Director emeritus of the J. Paul Getty Museum John Walsh wants to know how museums can avoid smothering modernity.
Walsh, who is a visiting professor, addressed this issue Wednesday to a packed audience in a lecture titled “‘Either You’re a Museum or You’re Modern: Buildings for Recent Art.” The first part of the title refers to a quote by Gertrude Stein that implicitly claims that museums are vestiges of antiquity and therefore can never be modern.
But Walsh said the recent “museum mania” of modern art museums that showcase art for its own sake breaks with the traditionally held belief that museums are for all things old and outmoded.
Walsh surveyed many of the modern art museums whose architecture is considered art as well: the original Museum of Modern Art (MoMa) and the Guggenheim in New York City, the Albright-Knox Museum in Buffalo, New York, the Fort Worth Museum of Modern Art in Texas, and the Pompidou Center in Paris, France.
Walsh discussed the original MoMa as being “flat and sleek, [with] no trace of ornament.” Its novelty, he said, was how easily it blended in to the background yet still was decidedly artistic.
“It spoke in a new language, a foreign language,” Walsh said. “From the outside you knew it was about modernity. It was not elevated, but integrated.”
The building illustrated that both modern art and the museum could be accessible, he said.
Following the examination of the MoMa, Walsh discussed the Guggenheim Museum in New York, which he described as “energetic, exotic, freestanding — in effect, a sculpture.”
With its inverted ziggurat architecture, the precise ability of the Guggenheim to stand out puts it in striking contrast to the MoMa.
The curvature of the Guggenheim in New York allows museumgoers to experience art as “a single continuum, an uninterrupted one-way trip,” Walsh said. This, too, is distinct from the more regimented MoMa.
Originally, Walsh said, Solomon Guggenheim designed the museum to be a place where people could sit down on plush seats, listen to Mozart playing in the background and experience the art inside the museum as well as the art of the museum itself.
But these more accommodating ideas were eventually shelved and, with large crowds, the viewing experience at the Guggenheim today is sometimes difficult and distracting, Walsh said.

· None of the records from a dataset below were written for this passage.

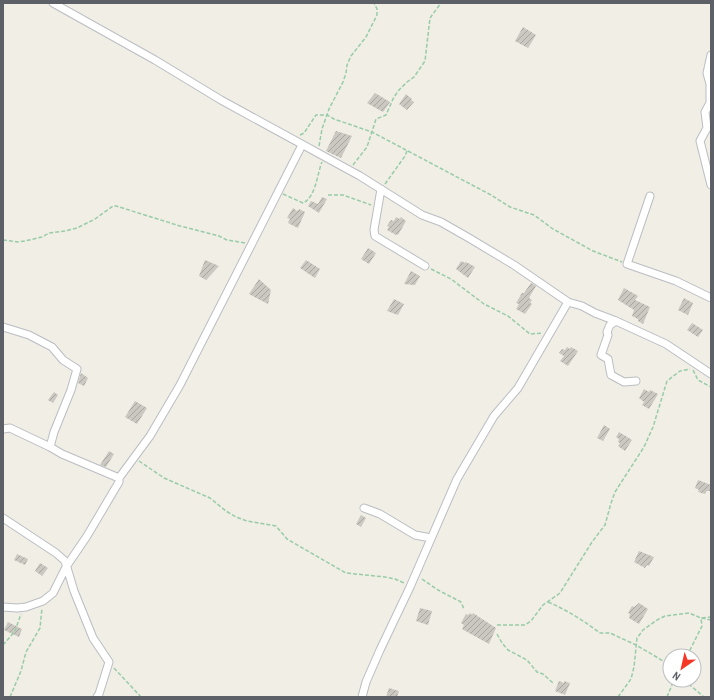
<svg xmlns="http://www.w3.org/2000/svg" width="714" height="700" font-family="'Archivo Narrow',sans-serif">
<defs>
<pattern id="building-hatch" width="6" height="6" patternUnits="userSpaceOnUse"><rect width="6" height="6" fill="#cbc8c2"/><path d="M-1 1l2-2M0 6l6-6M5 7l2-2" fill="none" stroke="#a8a6a1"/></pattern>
</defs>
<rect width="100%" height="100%" fill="#f0eee5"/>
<path fill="url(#building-hatch)" d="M523,27L536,35L528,48L515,41Z
M375,93L390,102L383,112L367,103Z
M406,94L412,99L411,100L414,102L407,110L399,104Z
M336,131L352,136L341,158L326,151Z
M322,197L327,199L319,213L308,206L311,201L318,204Z
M293,208L297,211L299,209L305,212L298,228L288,223L290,219L287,218Z
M396,217L400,219L401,217L406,221L398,235L397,234L396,235L387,230L389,227L387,226L391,220L394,221Z
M368,248L376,253L369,264L361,259Z
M205,260L219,266L206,280L199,276Z
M306,260L320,269L315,278L300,268Z
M461,261L465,263V262L468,263L475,267L468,278L456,269Z
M411,271L420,276L415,285L404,284Z
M259,279L271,290L268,304L249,294Z
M531,283L536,286L529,298L532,300L530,303L532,304L525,314L516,309L519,304L516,303L522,293H524Z
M624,288L638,296L635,300L650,307L643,324L638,321V319L632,316L634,310L618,300Z
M684,298L693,303L688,315L678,310Z
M394,299L404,304L398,315L387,311Z
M692,323L703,330L698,337L687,330Z
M567,347L570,349L571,347L578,351L568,366L560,361L564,356L559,353L562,349L565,350Z
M81,373L88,378L84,386L78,383Z
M644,389L649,392L650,390L658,394L649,409L642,405L644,402L639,398Z
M54,392L58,395L53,403L48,400Z
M135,401L147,408L137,424L125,417Z
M604,425L610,429L603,441L597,438Z
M619,432L632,440L625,451L618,446L620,443L618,442L619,439L616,437Z
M109,451L114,454L106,467L100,465Z
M698,480L711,485V491H707L705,494L698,492L699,490L695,488Z
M361,515L366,518L361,527L356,524Z
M639,551L654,557L649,566L647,565L645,568L634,562Z
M17,554L28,559L25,565L14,560Z
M40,563L48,568L42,576L35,571Z
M639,603L648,609L639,624L629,618L630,614L628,613L632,606L634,607Z
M420,608L432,611L428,625L416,621Z
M470,613L472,615L473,613L496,628L489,644L462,629L464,625L461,623L466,614L468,615Z
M8,622L22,629L19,637L4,630Z
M559,681L564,683V681L570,683L565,695L555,691Z
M389,688L399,691L397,697H386Z"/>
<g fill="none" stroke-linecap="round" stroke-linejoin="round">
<defs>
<path id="minor" d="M53,3L155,60L221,100L360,176L422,215L441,222L469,238L514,265L568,302L582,306L595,313L616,321L666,344L711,374
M711,55L707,73L710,84V103L705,112L707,128L700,141L711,185
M381,189L374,230L375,236L425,266
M650,196L627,264L676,281L711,298
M616,321L610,325L607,332L608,335L601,355L608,359L611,375L624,382L636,381
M3,327L29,335L52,347L63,360L77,369L71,390L54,432L50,447L62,454L119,478
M3,429L10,428L50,447
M364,508L380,514L415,535L431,538
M3,518L56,553L65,561L74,591L93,638L109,662L99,694L97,697
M3,607L17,608L26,607L43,601L53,593L66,567L87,536L119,482V478L150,436L180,385L302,145
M362,697L366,682L380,650L410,587L457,479L494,416L518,388L568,302"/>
</defs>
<use href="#minor" stroke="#babdc2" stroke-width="9"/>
<path stroke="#98cca8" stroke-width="1.5" stroke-dasharray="4 2" stroke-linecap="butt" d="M300,135L304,133L316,115H327L334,119L372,132L491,195L510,207L534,215L553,229L593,251L622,262
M319,146L322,129L329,109L343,82L346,73L347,65L351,56L366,37L377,15V9L374,3
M353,165L367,147L376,119L386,115L393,99L398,91L407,82L414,77L425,61L430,18L441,3
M385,184L405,156L407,151
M283,194L303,203C316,197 317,174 322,162
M328,195H343L371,205
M3,240L18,242L25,241L42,237L49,233L65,231L77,228L95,219L113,206H116L180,226L219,236L227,240L245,243
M431,269L451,279L484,304L508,316L530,334L543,333
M693,370L698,380L711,387
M139,461L164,478L210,498L226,511L236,517L247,521L276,526L287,539L346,573L385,577L395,579L404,583
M422,579L438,590L461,602L464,609
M548,602C567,610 584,621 600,633H610L636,645L670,665
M497,625H525L531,621L543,605L560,593L592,542L605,525L611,503L615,492L644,447L653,427L667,381L680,371L690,369
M497,634L502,643L508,650L527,660L537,672L543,674L553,683
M3,645L15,631L21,614
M687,656L702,626L701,618L711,620
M114,668L141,697
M684,680L704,697
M10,697L21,671L26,652L40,628L42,608
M618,697L631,679L634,667L637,638L643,630L657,620L665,616L689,613L701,618L711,617
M667,697L674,680"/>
<use href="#minor" stroke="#fff" stroke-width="7"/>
</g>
<rect width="714" height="700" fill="none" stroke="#5d6167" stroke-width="8"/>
<g transform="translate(682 668) rotate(214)"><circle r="19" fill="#ffffff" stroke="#bec0c2"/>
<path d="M0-3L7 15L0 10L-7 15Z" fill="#f73725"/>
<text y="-6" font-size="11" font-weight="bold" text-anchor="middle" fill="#5d6167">N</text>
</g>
</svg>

Walsh also commented on the Des Moines Art Center in Iowa, where the collection is housed in three wings, each built by a world class architect — Eliel Saarinen, I. M. Pei, and Richard Meier, respectively.
“Each exhibits different ideas about modernism … and each with such graceful choreography between such great architects,” Walsh said.
Walsh also spoke about modern additions to older buildings.
Lesley Tucker, who works at the Yale Art Gallery, said she was most interested in the additions to the older buildings, specifically the different ways the architects solved the problem of keeping an existing building while making it new at the same time.
“It’s easy to have the freedom of working with a blank slate, but more difficult when you have the history of an existing structure,” Tucker said.
Elizabeth Kyle SOM ’04, who took Walsh’s graduate school seminar on “The Architecture of Art Museums,” said she enjoyed the lecture.
“It’s a thrill to have him here commenting on our museum buildings at Yale and bringing with him his greater study of museum architecture,” Kyle said.
Walsh spoke as part of the Andrew Carnduff Ritchie Memorial Lecture Series.